CONCILIO VATICANO II | Qué quieren suprimir los integristas (Ratzinger entre ellos)

Santiago, hasta su muerte en el año 62, gobernó la Iglesia de Jerusalén, fue venerado por los judíos y escribió una carta a las doce tribus de la dispersión. En ella incluyó ese versículo ‘Contra los ricos’, que estuvo, por ejemplo, entre las lecturas obligatorias del seminario dirigido por Carlos Mugica en Villa Devoto, donde a comienzos de los años 60 se formaban los futuros montoneros. Se trataba de antiguos textos del cristianismo temprano, de la época en que la religión de Cristo aún era el grito confuso pero rebelde de los parias de Israel.

Ese viejo grito sólo podía volver en tiempos novedosos, en una época de cambios profundos. Aunque, claro está, no volvería de la misma manera ni para cumplir la misma función.

Si la Revolución Rusa había arrebatado al capitalismo la sexta parte de la superficie del globo, la toma del poder en China por los guerrilleros de Mao Tsé-tung en 1949 le quitó casi la mitad de la población mundial, mientras Europa Oriental, después de la II Guerra, quedaba bajo la órbita soviética. Añádase a eso el extendido proceso de rebeliones en Africa, Asia, India y América latina. No eran tiempos para misa tridentina ni para hablar en latín, de espaldas a los feligreses.

La Iglesia, se sabe, tiene letargos prolongados y despertares lentos, pero siempre se ha dado modos de crear sus reaseguros y arreglárselas para sobrevivir, aunque por eso mismo a menudo se generan en ella luchas feroces, conspiraciones permanentes y crímenes palaciegos.
§
» Acciones a realizar:
1 - Enumera las regiones que el texto sobre el Concilio Vaticano II menciona como escenario del extendido proceso de rebeliones.
2 - Cita del texto sobre el Concilio Vaticano II el fragmento que empieza con "Ese viejo grito" y sigue hasta "la misma función.".

» Extracto de datos:
§
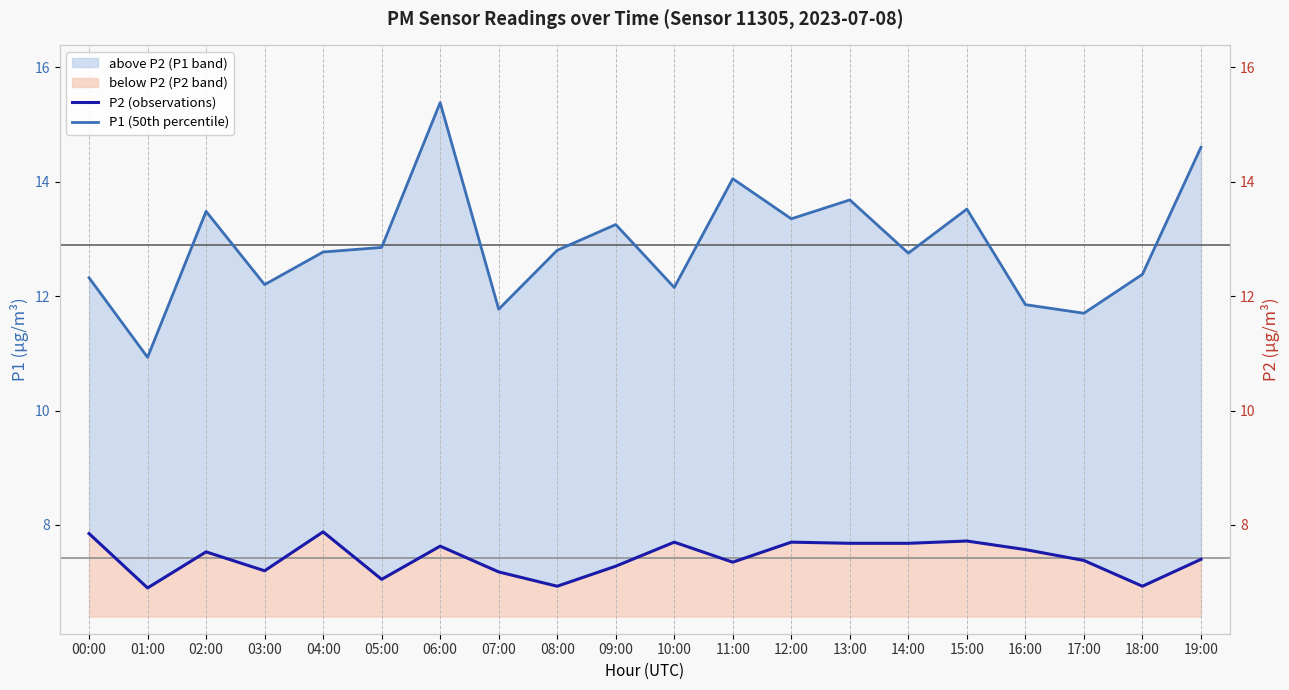

What is the total value across all series at 08:00?

19.7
§
» Respuestas del ejercicio:
1 - Africa, Asia, India y América latina

2 -
Ese viejo grito sólo podía volver en tiempos novedosos, en una época de cambios profundos. Aunque, claro está, no volvería de la misma manera ni para cumplir la misma función.